- AIM OF THE EXERCISE:
Please write out every record exactly, but keep any images out of it.

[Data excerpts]
'''

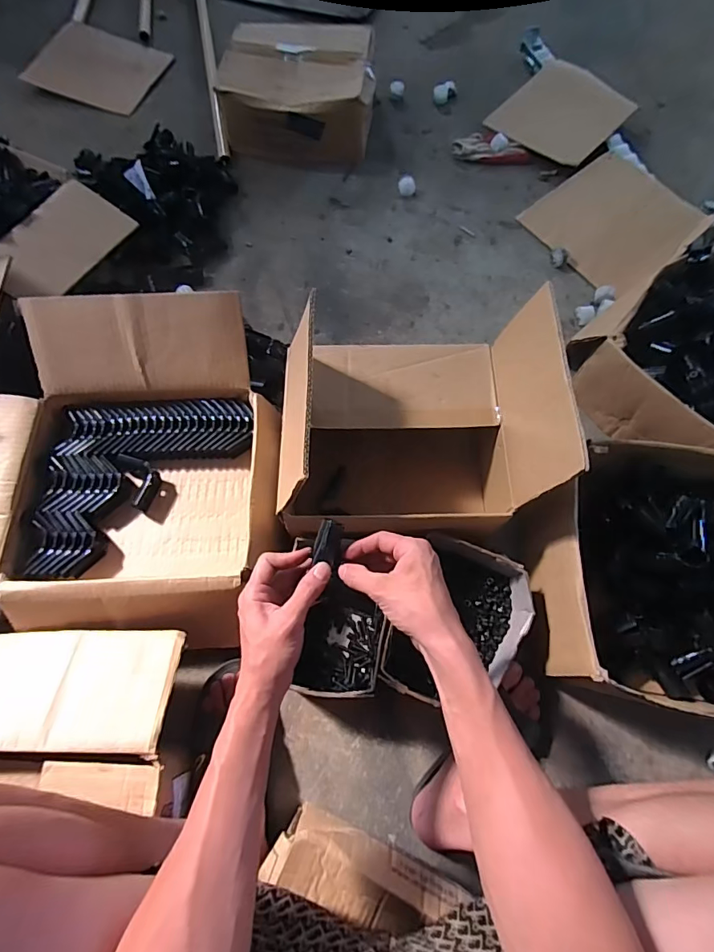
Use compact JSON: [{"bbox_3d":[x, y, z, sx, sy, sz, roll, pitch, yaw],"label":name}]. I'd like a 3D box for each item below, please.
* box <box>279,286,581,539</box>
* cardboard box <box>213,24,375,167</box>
[{"bbox_3d":[0.072,-0.064,0.674,0.352,0.280,0.278,0,69,1],"label":"box"},{"bbox_3d":[-0.128,-0.859,1.046,0.331,0.128,0.277,6,69,3],"label":"cardboard box"}]

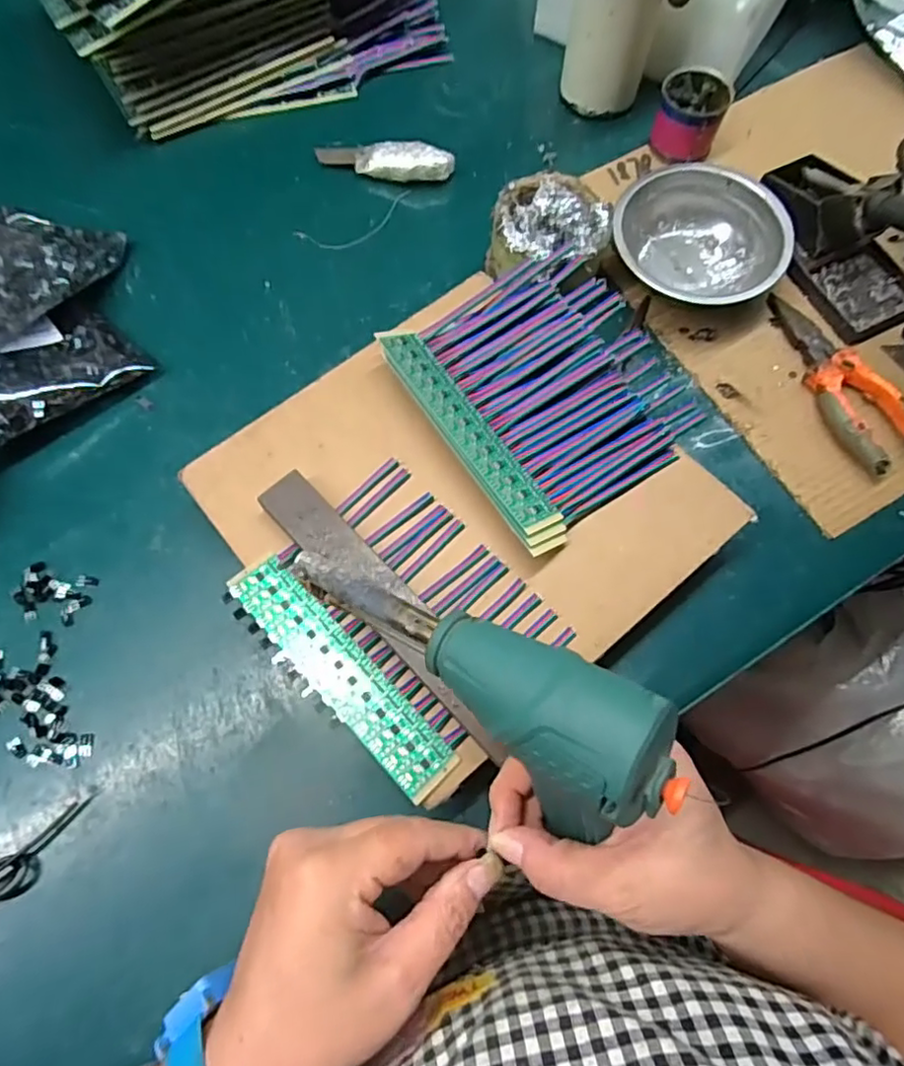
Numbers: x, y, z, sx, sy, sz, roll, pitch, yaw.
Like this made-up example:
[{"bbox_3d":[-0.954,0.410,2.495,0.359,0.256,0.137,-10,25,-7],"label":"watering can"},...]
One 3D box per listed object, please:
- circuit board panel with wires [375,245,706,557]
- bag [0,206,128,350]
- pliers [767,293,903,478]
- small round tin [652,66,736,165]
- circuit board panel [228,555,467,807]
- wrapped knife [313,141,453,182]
[{"bbox_3d":[0.061,-0.094,0.389,0.158,0.024,0.168,-34,73,-11],"label":"circuit board panel with wires"},{"bbox_3d":[-0.326,-0.194,0.447,0.109,0.019,0.139,23,60,9],"label":"bag"},{"bbox_3d":[0.274,-0.113,0.435,0.048,0.019,0.152,-27,72,-9],"label":"pliers"},{"bbox_3d":[0.200,-0.350,0.509,0.054,0.047,0.052,0,70,0],"label":"small round tin"},{"bbox_3d":[-0.066,0.079,0.337,0.039,0.006,0.162,-42,75,-12],"label":"circuit board panel"},{"bbox_3d":[-0.059,-0.319,0.515,0.118,0.023,0.028,11,70,4],"label":"wrapped knife"}]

'''

- EXERCISE RESPONSE:
Use compact JSON: [{"bbox_3d":[x, y, z, sx, sy, sz, roll, pitch, yaw],"label":name}]. I'd like a 3D box for each item below, please.
* box <box>279,286,581,539</box>
* cardboard box <box>213,24,375,167</box>
[{"bbox_3d":[0.072,-0.064,0.674,0.352,0.280,0.278,0,69,1],"label":"box"},{"bbox_3d":[-0.128,-0.859,1.046,0.331,0.128,0.277,6,69,3],"label":"cardboard box"}]

Numbers: x, y, z, sx, sy, sz, roll, pitch, yaw.
Like this made-up example:
[{"bbox_3d":[-0.954,0.410,2.495,0.359,0.256,0.137,-10,25,-7],"label":"watering can"},...]
One 3D box per listed object, please:
- circuit board panel with wires [375,245,706,557]
- bag [0,206,128,350]
- pliers [767,293,903,478]
- small round tin [652,66,736,165]
- circuit board panel [228,555,467,807]
- wrapped knife [313,141,453,182]
[{"bbox_3d":[0.061,-0.094,0.389,0.158,0.024,0.168,-34,73,-11],"label":"circuit board panel with wires"},{"bbox_3d":[-0.326,-0.194,0.447,0.109,0.019,0.139,23,60,9],"label":"bag"},{"bbox_3d":[0.274,-0.113,0.435,0.048,0.019,0.152,-27,72,-9],"label":"pliers"},{"bbox_3d":[0.200,-0.350,0.509,0.054,0.047,0.052,0,70,0],"label":"small round tin"},{"bbox_3d":[-0.066,0.079,0.337,0.039,0.006,0.162,-42,75,-12],"label":"circuit board panel"},{"bbox_3d":[-0.059,-0.319,0.515,0.118,0.023,0.028,11,70,4],"label":"wrapped knife"}]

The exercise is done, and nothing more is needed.